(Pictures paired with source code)
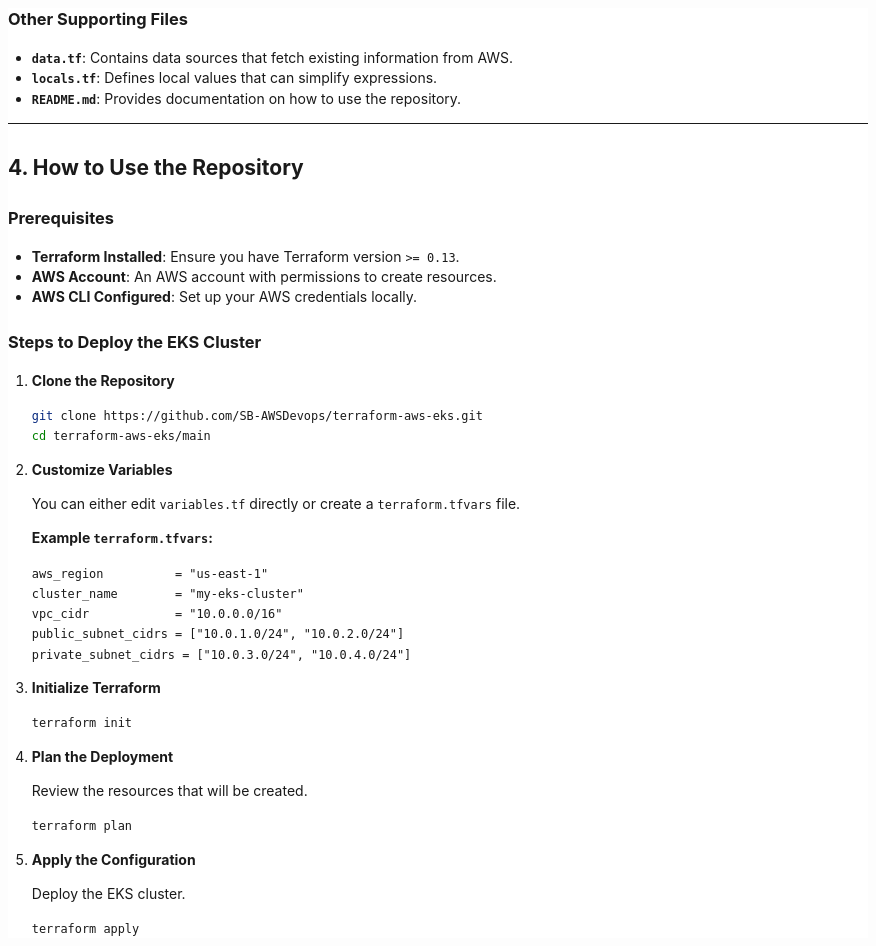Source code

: ### Other Supporting Files

- **`data.tf`**: Contains data sources that fetch existing information from AWS.
- **`locals.tf`**: Defines local values that can simplify expressions.
- **`README.md`**: Provides documentation on how to use the repository.

---

## 4. How to Use the Repository

### Prerequisites

- **Terraform Installed**: Ensure you have Terraform version `>= 0.13`.
- **AWS Account**: An AWS account with permissions to create resources.
- **AWS CLI Configured**: Set up your AWS credentials locally.

### Steps to Deploy the EKS Cluster

1. **Clone the Repository**

   ```bash
   git clone https://github.com/SB-AWSDevops/terraform-aws-eks.git
   cd terraform-aws-eks/main
   ```

2. **Customize Variables**

   You can either edit `variables.tf` directly or create a `terraform.tfvars` file.

   **Example `terraform.tfvars`:**

   ```hcl
   aws_region          = "us-east-1"
   cluster_name        = "my-eks-cluster"
   vpc_cidr            = "10.0.0.0/16"
   public_subnet_cidrs = ["10.0.1.0/24", "10.0.2.0/24"]
   private_subnet_cidrs = ["10.0.3.0/24", "10.0.4.0/24"]
   ```

3. **Initialize Terraform**

   ```bash
   terraform init
   ```

4. **Plan the Deployment**

   Review the resources that will be created.

   ```bash
   terraform plan
   ```

5. **Apply the Configuration**

   Deploy the EKS cluster.

   ```bash
   terraform apply
   ```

* Assignment *
Only lines containing the string "that" belong in the answer; find them in the data above and copy them.

* Answer section *
- **`data.tf`**: Contains data sources that fetch existing information from AWS.
- **`locals.tf`**: Defines local values that can simplify expressions.
   Review the resources that will be created.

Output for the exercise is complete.